--- What you are asked to do ---
Could you transcribe exactly the lines below, from the line with "middle tip: (660, 339)" through the line with "wrist: (179, 388)", and nothing else, leaving out the pictures?

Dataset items
★ ★ ★

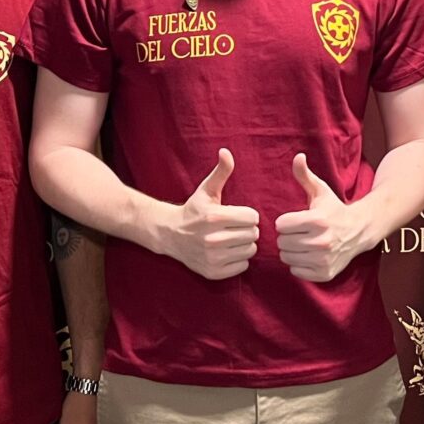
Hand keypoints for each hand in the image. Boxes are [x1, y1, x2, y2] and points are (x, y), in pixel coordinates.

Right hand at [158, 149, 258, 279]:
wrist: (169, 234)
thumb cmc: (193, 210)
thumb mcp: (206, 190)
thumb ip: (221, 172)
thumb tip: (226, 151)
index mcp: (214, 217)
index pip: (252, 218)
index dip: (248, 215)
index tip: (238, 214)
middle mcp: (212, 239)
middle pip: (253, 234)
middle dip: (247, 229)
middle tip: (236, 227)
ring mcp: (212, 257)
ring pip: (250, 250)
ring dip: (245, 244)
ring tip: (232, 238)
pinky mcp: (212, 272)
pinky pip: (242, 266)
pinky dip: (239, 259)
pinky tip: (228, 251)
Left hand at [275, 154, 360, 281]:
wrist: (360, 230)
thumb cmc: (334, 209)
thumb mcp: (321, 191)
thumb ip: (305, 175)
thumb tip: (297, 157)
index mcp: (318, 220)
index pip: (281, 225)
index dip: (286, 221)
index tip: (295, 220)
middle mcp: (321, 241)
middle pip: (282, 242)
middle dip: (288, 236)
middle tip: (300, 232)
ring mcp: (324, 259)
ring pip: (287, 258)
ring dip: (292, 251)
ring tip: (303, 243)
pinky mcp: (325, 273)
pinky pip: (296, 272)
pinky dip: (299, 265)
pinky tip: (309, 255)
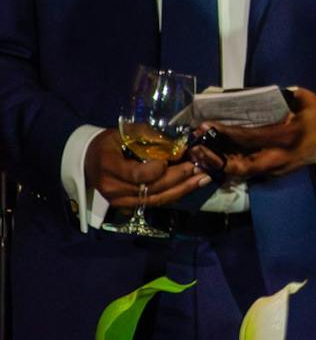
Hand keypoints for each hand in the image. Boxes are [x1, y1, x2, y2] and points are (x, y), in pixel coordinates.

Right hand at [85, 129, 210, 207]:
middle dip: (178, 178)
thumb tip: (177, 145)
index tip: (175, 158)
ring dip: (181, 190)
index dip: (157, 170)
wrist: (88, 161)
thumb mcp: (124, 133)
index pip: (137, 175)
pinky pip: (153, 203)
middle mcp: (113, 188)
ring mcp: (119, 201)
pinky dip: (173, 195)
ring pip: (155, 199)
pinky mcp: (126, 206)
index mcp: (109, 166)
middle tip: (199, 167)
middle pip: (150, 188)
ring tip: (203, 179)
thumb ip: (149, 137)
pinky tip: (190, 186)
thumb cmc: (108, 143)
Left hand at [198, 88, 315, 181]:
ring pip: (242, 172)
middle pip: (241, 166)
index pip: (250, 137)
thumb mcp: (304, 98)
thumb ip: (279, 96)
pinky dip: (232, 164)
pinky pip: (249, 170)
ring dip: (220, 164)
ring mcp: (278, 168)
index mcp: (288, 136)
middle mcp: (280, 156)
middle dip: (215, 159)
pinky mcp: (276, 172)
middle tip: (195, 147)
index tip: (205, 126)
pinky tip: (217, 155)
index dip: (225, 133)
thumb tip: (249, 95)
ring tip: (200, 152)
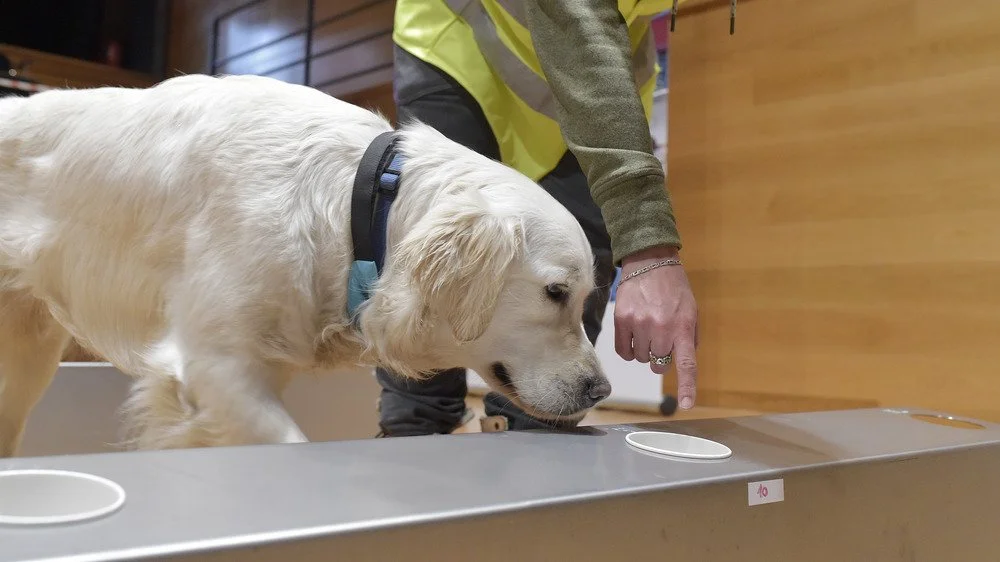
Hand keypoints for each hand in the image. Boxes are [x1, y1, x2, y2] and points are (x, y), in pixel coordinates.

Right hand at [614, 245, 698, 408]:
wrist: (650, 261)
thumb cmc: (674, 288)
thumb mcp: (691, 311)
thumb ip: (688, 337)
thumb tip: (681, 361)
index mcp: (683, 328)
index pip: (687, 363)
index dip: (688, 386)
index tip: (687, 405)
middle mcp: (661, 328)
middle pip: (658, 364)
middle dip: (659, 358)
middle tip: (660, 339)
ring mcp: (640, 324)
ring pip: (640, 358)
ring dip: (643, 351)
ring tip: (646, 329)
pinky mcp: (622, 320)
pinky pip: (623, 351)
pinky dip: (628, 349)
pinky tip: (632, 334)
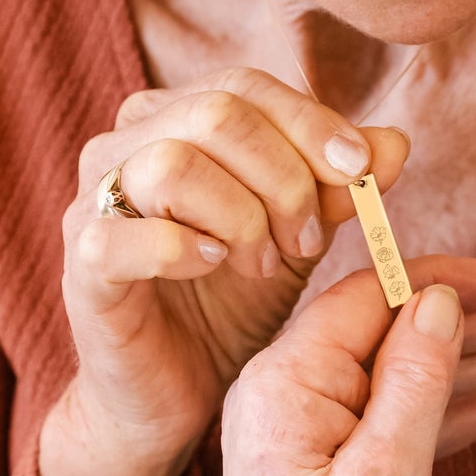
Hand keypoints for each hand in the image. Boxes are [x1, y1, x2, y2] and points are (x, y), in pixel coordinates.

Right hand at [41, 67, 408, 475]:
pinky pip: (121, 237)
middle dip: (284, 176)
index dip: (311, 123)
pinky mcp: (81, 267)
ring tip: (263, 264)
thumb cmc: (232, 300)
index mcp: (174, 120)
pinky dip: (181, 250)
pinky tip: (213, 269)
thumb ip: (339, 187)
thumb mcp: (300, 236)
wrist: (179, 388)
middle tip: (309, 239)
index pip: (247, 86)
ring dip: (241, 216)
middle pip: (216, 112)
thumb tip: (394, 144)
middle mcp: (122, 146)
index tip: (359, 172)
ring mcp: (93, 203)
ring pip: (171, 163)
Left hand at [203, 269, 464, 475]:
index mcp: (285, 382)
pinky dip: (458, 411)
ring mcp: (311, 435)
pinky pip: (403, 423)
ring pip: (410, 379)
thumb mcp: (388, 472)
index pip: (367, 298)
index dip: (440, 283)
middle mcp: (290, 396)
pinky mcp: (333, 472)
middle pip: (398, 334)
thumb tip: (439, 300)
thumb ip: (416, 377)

★ ★ ★

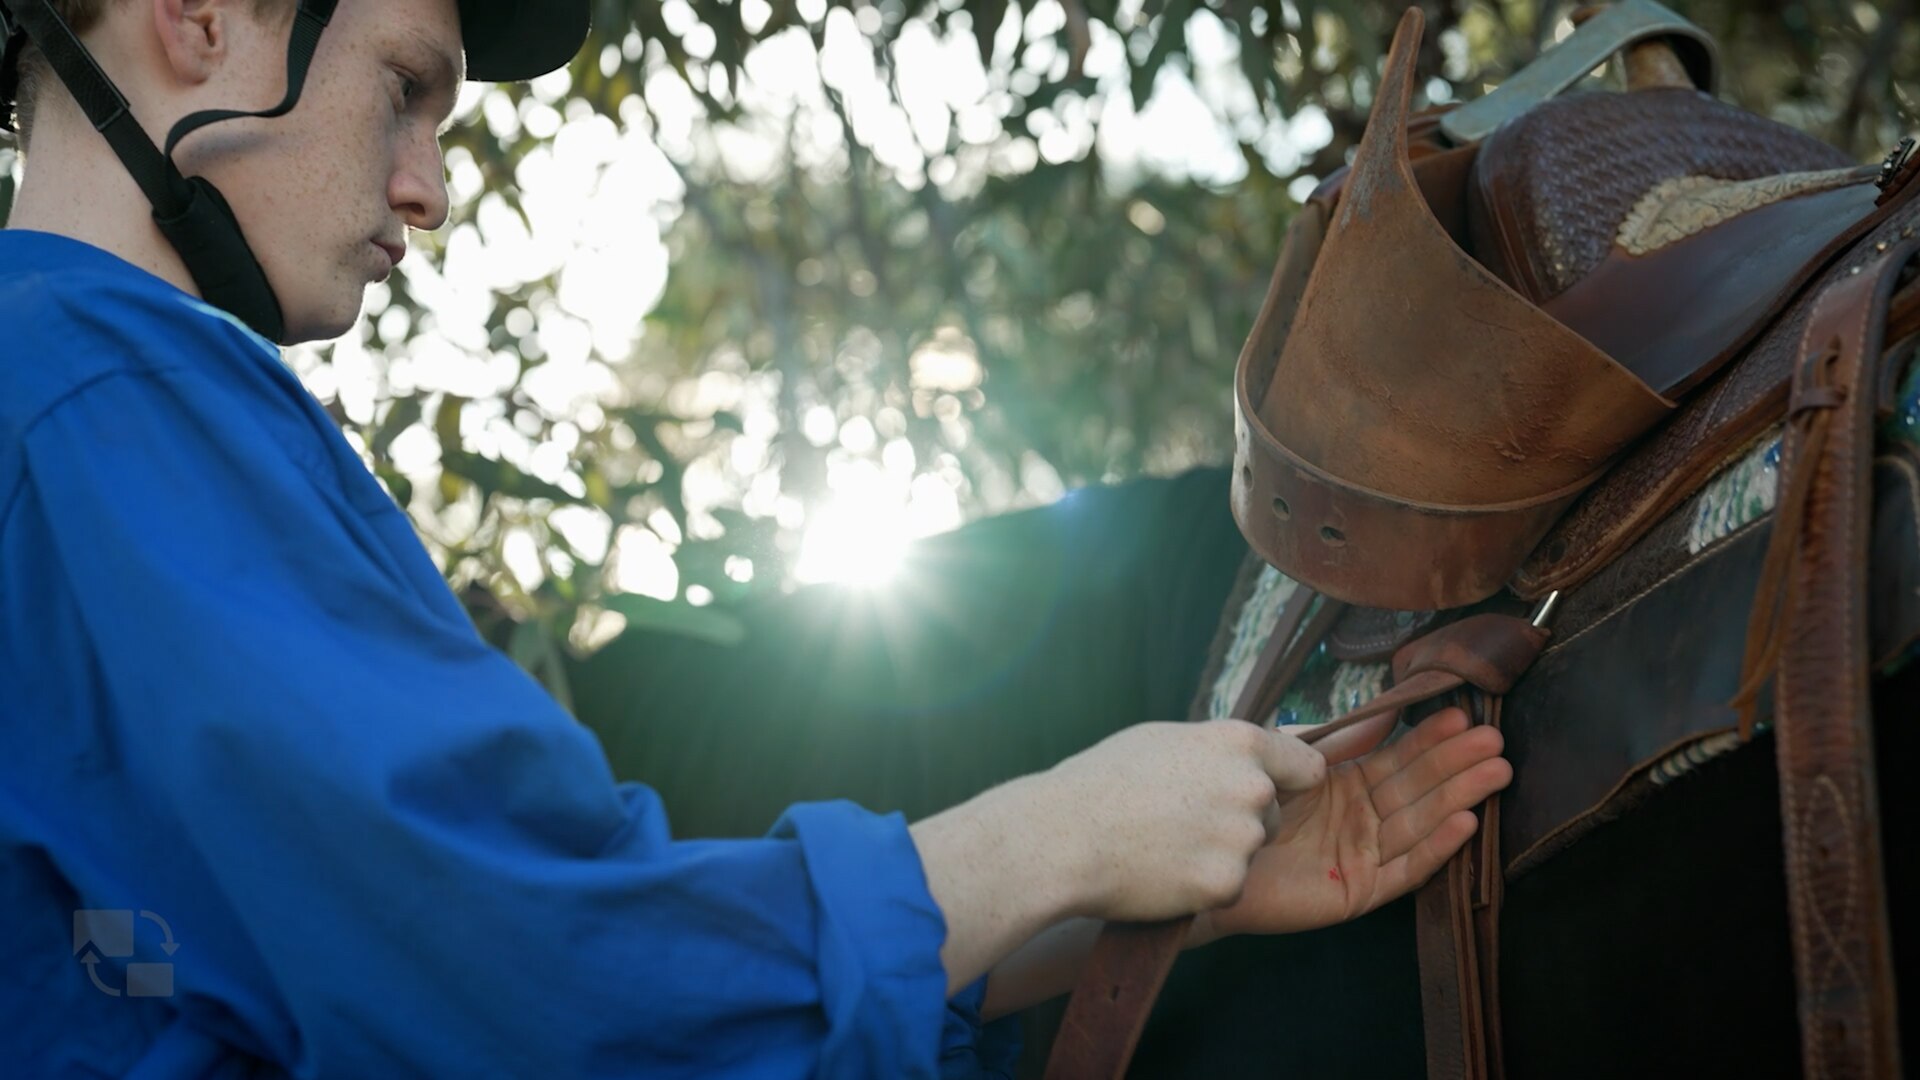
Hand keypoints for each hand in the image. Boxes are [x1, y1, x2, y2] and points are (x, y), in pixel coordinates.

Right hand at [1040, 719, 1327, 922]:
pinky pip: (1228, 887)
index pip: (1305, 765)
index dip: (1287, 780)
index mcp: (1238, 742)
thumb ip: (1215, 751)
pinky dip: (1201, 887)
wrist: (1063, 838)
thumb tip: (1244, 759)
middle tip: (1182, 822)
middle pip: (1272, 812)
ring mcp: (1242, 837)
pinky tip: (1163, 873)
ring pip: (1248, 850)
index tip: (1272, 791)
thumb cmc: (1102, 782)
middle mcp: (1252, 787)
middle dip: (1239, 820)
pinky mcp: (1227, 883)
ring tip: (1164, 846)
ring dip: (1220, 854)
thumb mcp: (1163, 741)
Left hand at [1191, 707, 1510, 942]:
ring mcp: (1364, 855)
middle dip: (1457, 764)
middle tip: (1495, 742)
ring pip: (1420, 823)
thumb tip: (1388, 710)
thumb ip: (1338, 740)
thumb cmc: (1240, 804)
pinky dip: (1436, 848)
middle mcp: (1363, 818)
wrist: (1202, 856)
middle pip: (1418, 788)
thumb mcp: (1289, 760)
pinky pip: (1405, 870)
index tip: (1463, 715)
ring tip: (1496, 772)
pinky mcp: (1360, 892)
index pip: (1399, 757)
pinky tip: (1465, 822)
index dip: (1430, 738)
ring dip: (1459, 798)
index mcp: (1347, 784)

★ ★ ★

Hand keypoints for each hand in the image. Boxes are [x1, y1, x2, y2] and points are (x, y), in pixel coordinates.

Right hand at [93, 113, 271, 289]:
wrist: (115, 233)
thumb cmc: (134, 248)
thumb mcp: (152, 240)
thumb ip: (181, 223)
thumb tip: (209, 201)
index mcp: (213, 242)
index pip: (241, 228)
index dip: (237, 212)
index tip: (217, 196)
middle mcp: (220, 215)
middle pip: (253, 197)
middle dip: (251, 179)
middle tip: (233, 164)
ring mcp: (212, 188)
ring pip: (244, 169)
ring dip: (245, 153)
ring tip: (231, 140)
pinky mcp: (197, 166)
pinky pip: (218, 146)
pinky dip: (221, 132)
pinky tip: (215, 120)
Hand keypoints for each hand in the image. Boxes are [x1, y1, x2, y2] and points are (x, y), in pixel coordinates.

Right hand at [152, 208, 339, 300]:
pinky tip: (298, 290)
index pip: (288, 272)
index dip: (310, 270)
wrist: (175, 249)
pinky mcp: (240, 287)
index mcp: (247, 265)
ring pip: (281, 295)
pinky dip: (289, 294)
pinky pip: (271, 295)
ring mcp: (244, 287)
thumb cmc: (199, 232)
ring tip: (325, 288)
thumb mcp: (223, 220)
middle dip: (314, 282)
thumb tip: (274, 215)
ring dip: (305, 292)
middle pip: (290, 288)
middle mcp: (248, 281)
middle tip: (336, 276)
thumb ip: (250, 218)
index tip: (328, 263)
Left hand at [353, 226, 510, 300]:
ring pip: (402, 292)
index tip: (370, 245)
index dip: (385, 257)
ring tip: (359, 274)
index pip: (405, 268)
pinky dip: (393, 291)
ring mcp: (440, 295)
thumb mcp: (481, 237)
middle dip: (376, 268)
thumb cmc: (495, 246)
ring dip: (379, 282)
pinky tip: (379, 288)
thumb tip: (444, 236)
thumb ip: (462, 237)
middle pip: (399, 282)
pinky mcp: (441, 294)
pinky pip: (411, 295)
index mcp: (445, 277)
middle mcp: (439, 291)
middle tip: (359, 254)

★ ★ ★

--- Answer section ---
middle tip: (660, 339)
ring mcp: (640, 324)
ring pip: (640, 358)
ring dip: (643, 351)
ring tip: (646, 329)
pinky mcp: (622, 320)
pinky pip: (623, 351)
pinky dip: (628, 349)
pinky tip: (632, 334)
Hand keypoints for each hand in the image. Boxes are [x1, y1, x2, y2] and points are (x, y), in pixel coordinates.

Right hand at [41, 67, 408, 475]:
pinky pip: (121, 237)
middle dip: (284, 176)
index dip: (311, 123)
pinky mcp: (81, 267)
ring tip: (263, 264)
thumb cmc: (232, 300)
index mcp: (174, 120)
pinky dip: (181, 250)
pinky tip: (213, 269)
thumb ip: (339, 187)
thumb mcp: (300, 236)
wrist: (179, 388)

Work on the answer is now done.